As a notary public in the District of Columbia, you have unlimited financial liability on every document you notarize. You do not want to take the office of Notary Public lightly. The District of Columbia Online Notary Course is the fastest, easiest and most affordable way for you to learn what to do and how to protect yourself as a notary. Whether you are a new or current notary public, you should spend some time learning the laws.
How to Become a Notary Public in District of Columbia
Step by Step Instructions
- Complete the Online Washington D.C. Notary Training Course (not required)
- Complete the District of Columbia's Notary Public Application.
- The application may then be submitted online or printed out and mailed to the office. The application fee may now be paid online by credit card. If you choose to print it and either mail it in with a check or come into the office, this may delay the process.
- You must read the instructions before you fill out the application completely and accurately or it will be returned for correction.
- When you fill out the application whether online or manually do not use any abbreviations. You must spell out the name of the street (Martine Luther King, Connecticut) and the thoroughfare (Avenue, Street, Road).

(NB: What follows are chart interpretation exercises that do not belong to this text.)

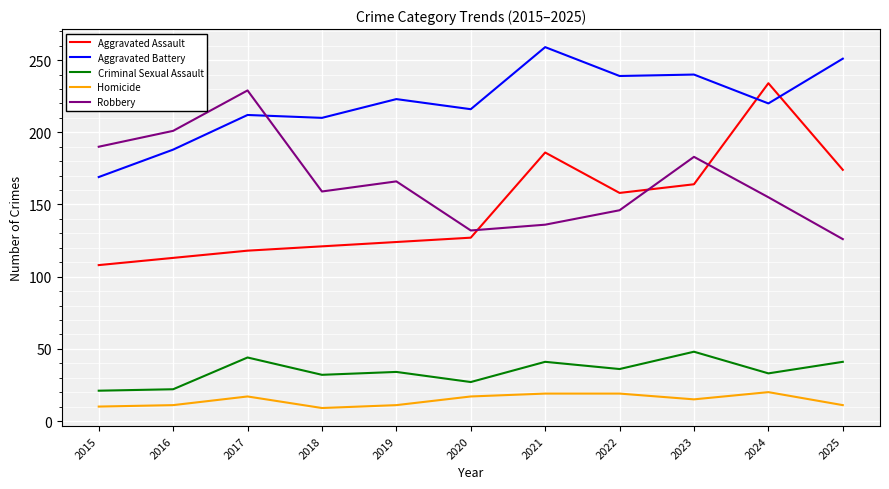

Which series has the largest range (max minus min)?

Aggravated Assault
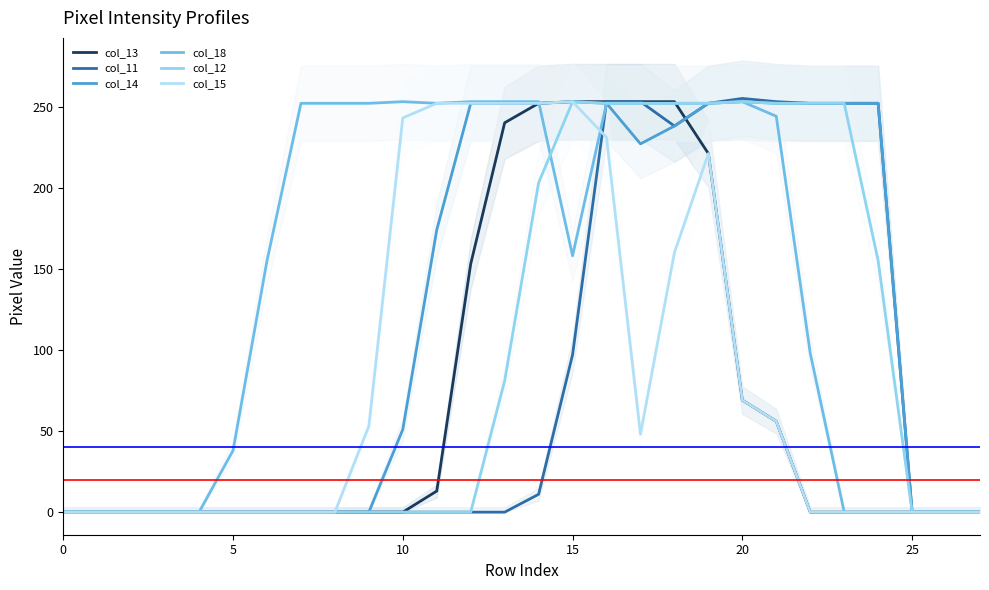

How many lines are shown in the chart?

6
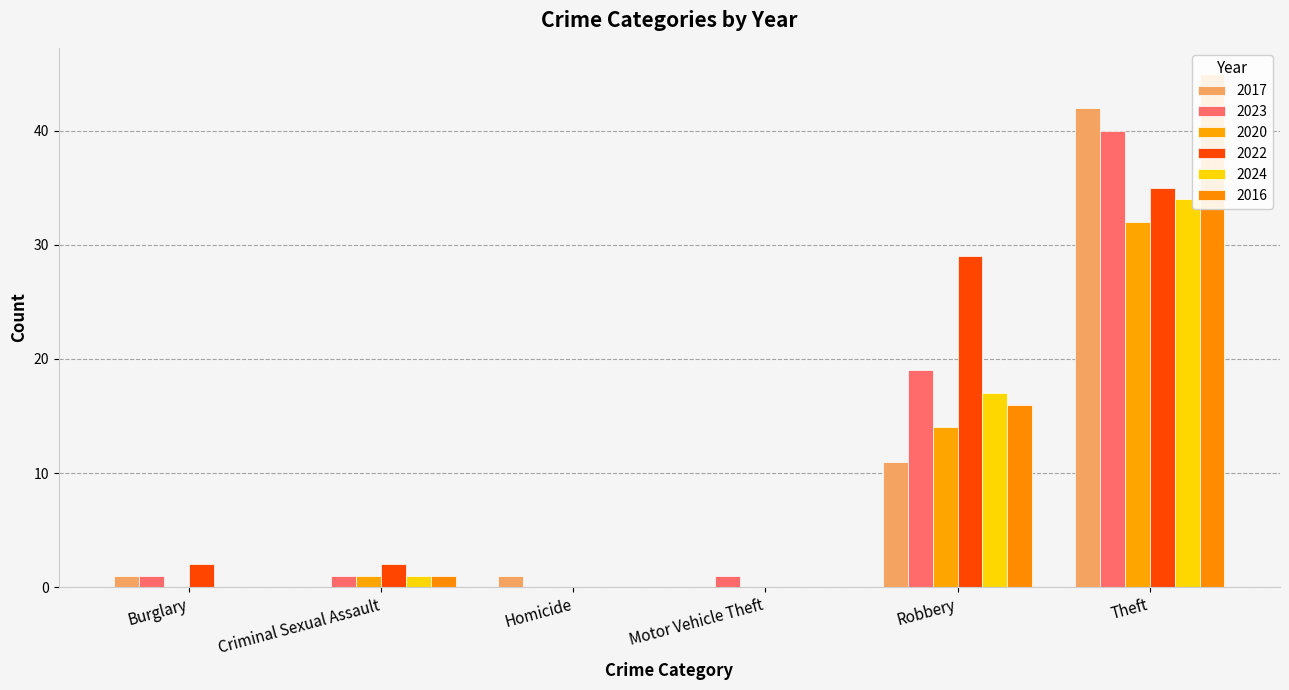

Does the chart contain stacked bars?

No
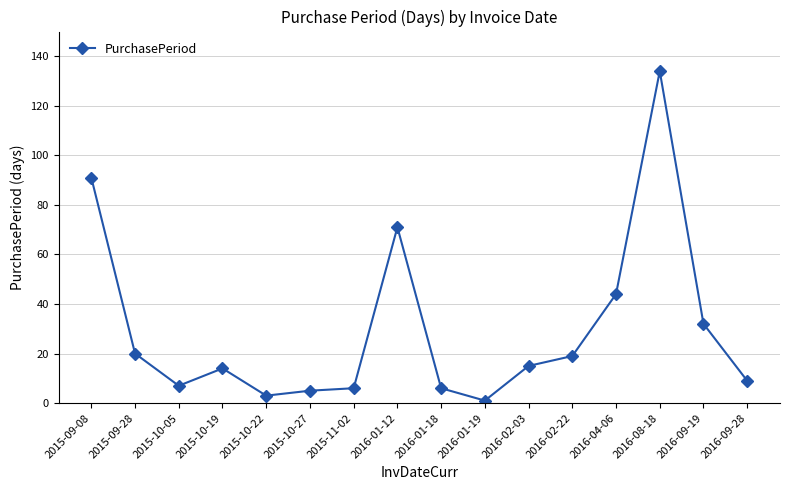

Is this an area chart (filled region under the line)?

No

- When filling out the application whether online or manually, do not use all capitals. The first letter of the word (First Name, Last Name, First Name of the Street, etc.) should be in capitals but NOT the entire name.
- All applicants to become a notary public for the first time or those who have not renewed their commission in over 12 months must attend an orientation session.
- For those applying to renew their commissions, please see this link for an approximate timetable to help you know when you need to have your application in to avoid a lapse in your commission. The same application is used for new and renewal applicants. ONCA does not notify existing notaries when or before their commission will expire. In general an existing notary must have their application approved at least 45 days prior to the expiration date of the current commission in order to not have a lapse in the commission.
- Once your application has been processed (and when necessary orientation has been completed), all applicants will receive an Appointment Notice from our office, approximately two weeks prior to their commission date. This is the formal notification that allows you to purchase your notary supplies and (when applicable) your surety bond.
- You may not purchase these until you have received your Appointment Notice. For new applicants, your commissioning date and date for the Appointment Notice will be stated during the orientation session; for renewal applicants please see the link above. If you have been working with an outside organization on your application and to receive supplies you may receive some non-date specific supplies in advance, but you may not receive any supplies with your commission dates or the surety bond form prior to receiving the Appointment Notice and surety bond form from our office. Our office will only accept the surety bond form supplied from our office.
- New applicants and those who be renewing after January 2019 will be required to purchase a new notary certificate/stamp. Please see the Notary Public Handbook for the samples and new language.
- Once you receive your Appointment Notice, you will have sixty(60) days from the effective date of your commission to come into the ONCA office and complete the oath of office. Failure to do so will result in cancellation of your commission and you will have to re-apply.
- All notaries public except for those who are only government notaries will be listed on the Search for a Notary Public Map by address, unless you check the box on the application that you do not wish to be on this map.